Rencontre avec dix anciens médaillés olympiques suisses
Participer aux Jeux olympiques est un objectif de carrière pour de nombreux athlètes. Alors, imaginez quand cela se concrétise par une médaille! C'est ce qu'ont vécu les dix sportives et sportifs romands que le 12h30 a rencontrés.
Interviews: Sophie Iselin, Blandine Levite, Pauline Rappaz, Guillaume Rey et Manuela Salvi, en collaboration avec les archives de la RTS.
Adaptation web: Mathilde Salamin
Pascal Richard
Premiers Jeux, première victoire
"C’est comme si c’était hier." Le cycliste Pascal Richard se souvient avec précision du 31 juillet 1996. Ce jour-là, il décroche la médaille d’or de cyclisme sur route aux Jeux olympiques d’Atlanta.
Cette médaille d’or, obtenue lors de sa première participation aux Jeux, est l’un des plus grands moments de sa carrière. "Quand vous gagnez les Jeux olympiques, vous atteignez le Graal", confie le Vaudois.
Aujourd’hui la victoire de Pascal Richard continue de susciter l'admiration. Des inconnus l’interpellent encore 28 ans après: "On a marqué leur moment de vie", explique-t-il.
Cette année, Pascal Richard a été choisi comme parrain du Tour de Romandie. Il se réjouit de voir que malgré les avancées technologiques de son sport, "on trouve toujours l’humain, des pédales, un cadre, des roues".
Christina Liebherr
Quand la médaille en chocolat se transforme en bronze
La médaille de bronze en saut d’obstacles remportée en 2008 aux Jeux de Pékin par Christina Liebherr et ses coéquipiers n'a pas pu être savourée immédiatement. Initialement classée à la quatrième place, l'équipe a finalement récupéré la médaille de bronze quatre mois après les Jeux, suite à la disqualification de la Norvège pour dopage. "Nous avions entendu dire que nous avions probablement gagné la médaille de bronze, mais il fallait attendre les confirmations", se souvient Christina Liebherr.

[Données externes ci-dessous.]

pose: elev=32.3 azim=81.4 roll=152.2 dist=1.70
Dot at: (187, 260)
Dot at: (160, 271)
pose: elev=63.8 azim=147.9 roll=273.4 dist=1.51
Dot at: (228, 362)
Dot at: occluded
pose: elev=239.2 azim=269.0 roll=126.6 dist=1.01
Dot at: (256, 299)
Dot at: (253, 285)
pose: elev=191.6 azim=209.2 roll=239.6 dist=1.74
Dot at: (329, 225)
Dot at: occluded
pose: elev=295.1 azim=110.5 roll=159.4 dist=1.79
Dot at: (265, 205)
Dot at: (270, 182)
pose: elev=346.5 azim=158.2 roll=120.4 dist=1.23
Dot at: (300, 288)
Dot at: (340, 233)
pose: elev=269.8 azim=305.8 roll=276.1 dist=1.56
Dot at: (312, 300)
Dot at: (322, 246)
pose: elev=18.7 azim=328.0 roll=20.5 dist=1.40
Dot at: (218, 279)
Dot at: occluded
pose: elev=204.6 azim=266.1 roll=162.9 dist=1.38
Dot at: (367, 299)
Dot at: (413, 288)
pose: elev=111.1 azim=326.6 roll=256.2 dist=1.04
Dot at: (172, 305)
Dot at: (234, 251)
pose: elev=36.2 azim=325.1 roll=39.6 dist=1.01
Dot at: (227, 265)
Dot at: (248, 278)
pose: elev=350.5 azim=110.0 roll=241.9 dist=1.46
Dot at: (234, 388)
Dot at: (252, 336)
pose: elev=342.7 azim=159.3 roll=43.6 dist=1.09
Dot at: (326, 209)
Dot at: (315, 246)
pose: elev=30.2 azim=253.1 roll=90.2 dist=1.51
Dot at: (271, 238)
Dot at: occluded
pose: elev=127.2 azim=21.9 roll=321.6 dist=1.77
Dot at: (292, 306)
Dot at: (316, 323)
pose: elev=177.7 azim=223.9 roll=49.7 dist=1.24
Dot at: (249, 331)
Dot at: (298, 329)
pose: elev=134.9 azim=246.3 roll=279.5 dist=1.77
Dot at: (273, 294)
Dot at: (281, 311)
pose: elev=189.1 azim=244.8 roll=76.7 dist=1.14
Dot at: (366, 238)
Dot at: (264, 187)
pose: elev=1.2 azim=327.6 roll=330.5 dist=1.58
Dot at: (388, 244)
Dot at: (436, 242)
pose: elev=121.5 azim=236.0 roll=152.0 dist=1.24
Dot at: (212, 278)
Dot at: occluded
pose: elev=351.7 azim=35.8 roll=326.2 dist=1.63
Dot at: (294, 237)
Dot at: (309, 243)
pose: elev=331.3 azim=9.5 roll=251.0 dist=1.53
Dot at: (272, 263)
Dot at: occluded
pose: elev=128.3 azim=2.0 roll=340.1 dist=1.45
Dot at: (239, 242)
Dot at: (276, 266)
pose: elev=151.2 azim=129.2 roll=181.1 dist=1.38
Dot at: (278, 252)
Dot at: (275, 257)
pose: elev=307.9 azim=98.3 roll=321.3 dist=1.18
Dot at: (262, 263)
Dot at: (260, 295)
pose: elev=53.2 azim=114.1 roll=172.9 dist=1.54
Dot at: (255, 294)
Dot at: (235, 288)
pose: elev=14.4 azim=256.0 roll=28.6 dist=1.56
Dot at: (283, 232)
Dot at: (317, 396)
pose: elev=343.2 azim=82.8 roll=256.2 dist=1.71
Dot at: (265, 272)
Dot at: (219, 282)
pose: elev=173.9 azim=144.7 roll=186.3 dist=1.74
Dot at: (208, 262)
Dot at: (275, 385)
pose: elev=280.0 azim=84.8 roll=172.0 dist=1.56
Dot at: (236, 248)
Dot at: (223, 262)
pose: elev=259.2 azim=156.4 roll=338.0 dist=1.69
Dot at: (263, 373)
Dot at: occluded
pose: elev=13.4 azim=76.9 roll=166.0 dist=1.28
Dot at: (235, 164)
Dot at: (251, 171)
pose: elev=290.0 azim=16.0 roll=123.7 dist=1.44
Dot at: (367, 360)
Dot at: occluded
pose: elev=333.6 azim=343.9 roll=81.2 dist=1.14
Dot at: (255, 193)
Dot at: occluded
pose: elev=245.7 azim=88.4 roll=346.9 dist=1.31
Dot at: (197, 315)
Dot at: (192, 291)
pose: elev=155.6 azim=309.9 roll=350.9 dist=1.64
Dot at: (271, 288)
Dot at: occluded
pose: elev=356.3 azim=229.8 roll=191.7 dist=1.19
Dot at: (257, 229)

La sportive se remémore l'atmosphère unique des Jeux et les défis logistiques qu'ils ont posés. "Les épreuves équestres ont eu lieu à Hong Kong, mais pour la cérémonie d’ouverture, nous avons fait le voyage jusqu'à Pékin. Nous avons dormi au village olympique."
Pendant ces Jeux, Christina Liebherr montait No Mercy, un cheval très fougueux et énergique. "Nous sommes deux êtres vivants avec des caractères forts et il faut former un couple. C’est vraiment cette union qui fait notre force", indique-t-elle.
Sophie Lamon
La plus jeune médaillée suisse
A seulement 15 ans, Sophie Lamon décroche la médaille d’argent en escrime par équipe aux Jeux olympiques de Sydney en 2000.
Bien que remporter l'argent soit une réussite, la Valaisanne confie avoir ressenti une certaine déception à l'époque: "C’est normal, quand on s’engage dans une finale olympique, on y va pour gagner. Mais après, on apprend à savourer n’importe quel métal".
"Les Jeux ont vraiment marqué le début de ma carrière", poursuit Sophie Lamon. Cette médaille a été un tournant majeur, lui offrant la motivation nécessaire pour poursuivre sa carrière sportive. En 2005, Sophie Lamon devient championne du monde junior.
Dix ans plus tard, une blessure à la hanche met fin à sa carrière. "Ce fut une décision subie, pas facile à digérer dans un premier temps; mais vu mon état de santé à l’époque, cela a aussi été un soulagement pour ma vie future", raconte Sophie Lamon.
Aujourd'hui, son travail actuel la lie toujours au monde du sport. Chef de projet en marketing du sport, elle est présente aux Jeux de Paris: "Je me réjouis de pouvoir vivre cette expérience dans un contexte complètement différent", confiait-elle au moment de l'interview.
Nikita Ducarroz
Une vitrine olympique pour le BMX
Le BMX freestyle a fait son apparition dans le programme olympique lors des Jeux de Tokyo en 2021. Sur la troisième marche du podium, une Suissesse, Nikita Ducarroz. Pour la sportive de 27 ans, rendre le BMX accessible à un plus grand nombre de personnes est une excellente chose. "C’est une chance de montrer ce sport un peu inconnu."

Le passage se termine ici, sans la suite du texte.